A su vez, agrega el informe, la fiscalidad falla en donde más se necesita, que es justamente en la parte más alta de la distribución de los ingresos y el patrimonio: “Los ultrarricos evaden el pago de impuestos”. Con relación a este punto, las estadísticas revelan que las tasas impositivas efectivas sobre la renta aumentan de forma constante para la mayoría de la población y que caen para los multimillonarios y los centimillonarios. Esto determina que la carga de los impuestos que enfrentan las élites es desproporcionadamente menor que para el resto de la población, generando un patrón regresivo que priva a los estados de los recursos que son necesarios para fortalecer las inversiones en educación, salud y acción climática.

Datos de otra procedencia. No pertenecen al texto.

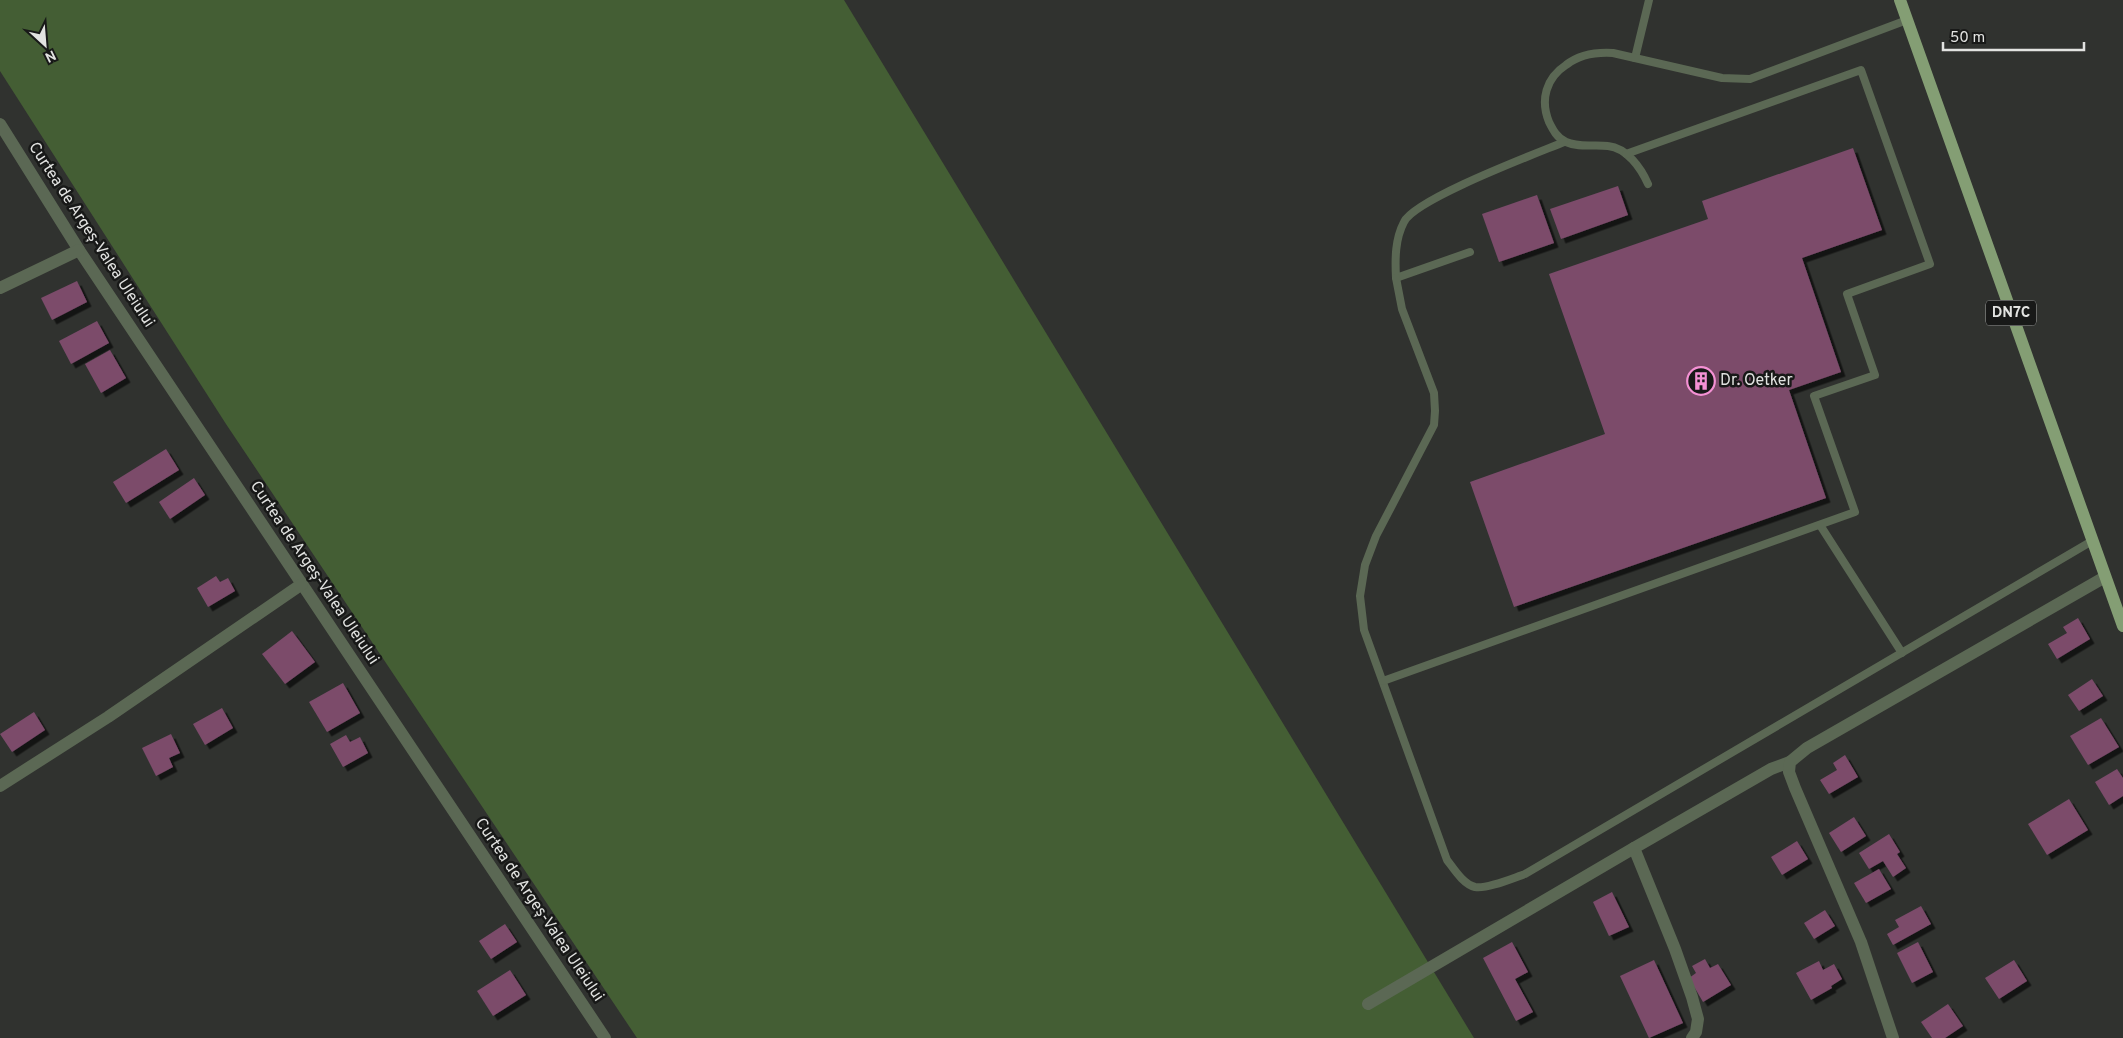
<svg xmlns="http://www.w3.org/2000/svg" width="2123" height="1038" font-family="Overpass,sans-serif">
  <defs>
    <filter id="shadow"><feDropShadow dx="4.5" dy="4.5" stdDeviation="0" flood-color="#0009"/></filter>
  </defs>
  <rect width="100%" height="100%" fill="#30322f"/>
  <path fill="#445e34" d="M0,0h844l630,1038h-837l-411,-614 -226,-353z"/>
  <g fill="#7b4b6b" filter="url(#shadow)">
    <path d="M1853,148l29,82 -80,28 39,114 -52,18 37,108 -312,109 -44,-125 135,-48 -56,-160 159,-55 -6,-18z"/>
    <path d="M1618,186l10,29 -67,24 -11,-30z"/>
    <path d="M1537,195l17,48 -55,19 -17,-48z"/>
    <path d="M77,281l10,21 -35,18 -11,-22z"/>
    <path d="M97,321l12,22 -38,21 -12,-23z"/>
    <path d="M110,350l16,28 -25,15 -16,-29z"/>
    <path d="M166,449l13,21 -53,33 -13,-21z"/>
    <path d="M194,478l11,17 -35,24 -11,-17z"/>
    <path d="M216,576l4,6 8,-4 7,13 -27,16 -11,-19z"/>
    <path d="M2078,618l12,21 -33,20 -9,-15 19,-11 -4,-6z"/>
    <path d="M292,631l23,31 -30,22 -23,-30z"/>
    <path d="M2092,679l11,17 -24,15 -11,-16z"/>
    <path d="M343,683l17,30 -33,19 -18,-30z"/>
    <path d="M222,708l11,20 -28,17 -12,-21z"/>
    <path d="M34,712l11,18 -33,22 -12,-18z"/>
    <path d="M2101,718l18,29 -31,18 -18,-29z"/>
    <path d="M171,734l9,19 -11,5 4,9 -17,9 -14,-28z"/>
    <path d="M346,735l4,7 10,-5 8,16 -25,14 -13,-23z"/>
    <path d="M1845,755l13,22 -29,17 -9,-14 17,-10 -4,-7z"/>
    <path d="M2117,769l6,9v18l-14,9 -14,-23z"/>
    <path d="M2069,799l19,31 -41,25 -19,-31z"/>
    <path d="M1854,817l12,19 -25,16 -12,-19z"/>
    <path d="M1889,834l11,18 -3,2 9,14 -13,9 -10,-16 -14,8 -10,-16z"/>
    <path d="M1797,841l11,18 -26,16 -11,-18z"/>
    <path d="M1879,869l12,20 -25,14 -12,-20z"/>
    <path d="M1612,892l17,35 -20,9 -16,-34z"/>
    <path d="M1921,906l10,18 -38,21 -6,-11 12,-7 -4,-7z"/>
    <path d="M1825,910l10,16 -21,13 -10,-16z"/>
    <path d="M505,924l12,18 -26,17 -12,-18z"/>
    <path d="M1512,942l16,30 -13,7 18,33 -17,9 -33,-63z"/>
    <path d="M1918,942l15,30 -21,11 -15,-30z"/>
    <path d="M1705,959l5,9 8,-4 13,21 -28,17 -14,-24 7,-5 -4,-7z"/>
    <path d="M1654,960l29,63 -34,15 -29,-62z"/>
    <path d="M2014,960l13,21 -28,18 -14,-21z"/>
    <path d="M1819,961l4,9 11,-6 8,15 -11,7 1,2 -21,12 -15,-27z"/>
    <path d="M510,970l16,25 -33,21 -16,-25z"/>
    <path d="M1948,1004l15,22 -18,12h-13l-11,-16z"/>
  </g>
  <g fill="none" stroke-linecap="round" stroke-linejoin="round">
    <g stroke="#5b6854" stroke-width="8">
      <path d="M1635,58l14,-58"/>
      <path d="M1648,184c-7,-16 -21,-36 -40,-38 -14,-2 -29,2 -42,-4 -9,-4 -13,-12 -17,-20 -9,-22 -3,-44 17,-57 14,-11 30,-13 47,-12l109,25 28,1 157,-59"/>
      <path d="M1470,252l-74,26c-1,-19 -1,-39 8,-56 11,-23 131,-68 160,-80"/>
      <path d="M1396,278l6,31 32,84 1,18 -1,14 -58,111 -11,29 -5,31 4,34 83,230c7,9 16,24 28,27 13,2 38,-9 50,-13l567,-333"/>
      <path d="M1820,525l82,128"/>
      <path d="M1383,681l472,-169 -41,-116 61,-21 -28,-81 83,-30 -69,-194 -235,84"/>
    </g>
    <g stroke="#5b6854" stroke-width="12">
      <path d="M0,124l79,126 526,788"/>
      <path d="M0,288l79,-38"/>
      <path d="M0,786l108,-69 194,-133"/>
      <path d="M1368,1004l266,-156"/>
      <path d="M1692,1038l4,-6 2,-13 -6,-22 -17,-48 -41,-101 137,-79 19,-7"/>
      <path d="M1893,1038l-32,-96 -66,-154 -6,-16 1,-10 17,-14 298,-171"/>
    </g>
    <path stroke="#849e74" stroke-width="12" d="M1900,0l223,626"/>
  </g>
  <defs>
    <symbol id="building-ring" viewBox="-11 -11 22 22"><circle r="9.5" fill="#181918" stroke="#f491d4" stroke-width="1.5"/><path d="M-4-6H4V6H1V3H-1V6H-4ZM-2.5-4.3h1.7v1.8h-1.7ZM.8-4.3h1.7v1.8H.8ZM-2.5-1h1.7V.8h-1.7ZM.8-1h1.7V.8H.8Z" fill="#f491d4"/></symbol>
  </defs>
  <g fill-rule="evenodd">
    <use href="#building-ring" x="1685" y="365" width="32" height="32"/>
  </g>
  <g text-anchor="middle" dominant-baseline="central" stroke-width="5" stroke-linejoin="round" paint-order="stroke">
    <rect fill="#181918" stroke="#a5a6a5" stroke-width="1" x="1986" y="300.5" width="50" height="25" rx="4"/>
    <g font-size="15" font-weight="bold" fill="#e2e3e1">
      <text x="2011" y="313">DN7C</text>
    </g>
    <g font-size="16" fill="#e2e3e1" stroke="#181918">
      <text transform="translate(91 235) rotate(57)">Curtea de Argeș-Valea Uleiului</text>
      <text transform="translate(314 573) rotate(56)">Curtea de Argeș-Valea Uleiului</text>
      <text transform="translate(539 910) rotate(56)">Curtea de Argeș-Valea Uleiului</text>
    </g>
    <g font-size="16" fill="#e2e3e1" stroke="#181918" text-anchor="start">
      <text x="1720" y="381">Dr. Oetker</text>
    </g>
  </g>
  <g transform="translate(45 45) rotate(154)" stroke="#181918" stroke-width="4" paint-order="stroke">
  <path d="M0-4L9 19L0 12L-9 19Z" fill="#e2e3e1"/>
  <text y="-8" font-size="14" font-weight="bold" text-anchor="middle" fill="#e2e3e1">N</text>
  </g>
  <path d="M1943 42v8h141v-8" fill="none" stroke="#e2e3e1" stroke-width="2.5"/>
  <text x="1950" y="42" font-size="15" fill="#e2e3e1" stroke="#181918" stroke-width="4" paint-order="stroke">50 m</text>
</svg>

Además, esto socava la equidad y la cohesión social, en tanto erosiona la confianza y el apoyo en el sistema tributario. Por este motivo, la tributación progresiva es crucial, dado que no sólo moviliza ingresos para la financiación de los bienes públicos y para la reducción de la desigualdad, sino que también dota de legitimidad a los sistemas tributarios desde una perspectiva de justicia (debe pagar más el que tiene más).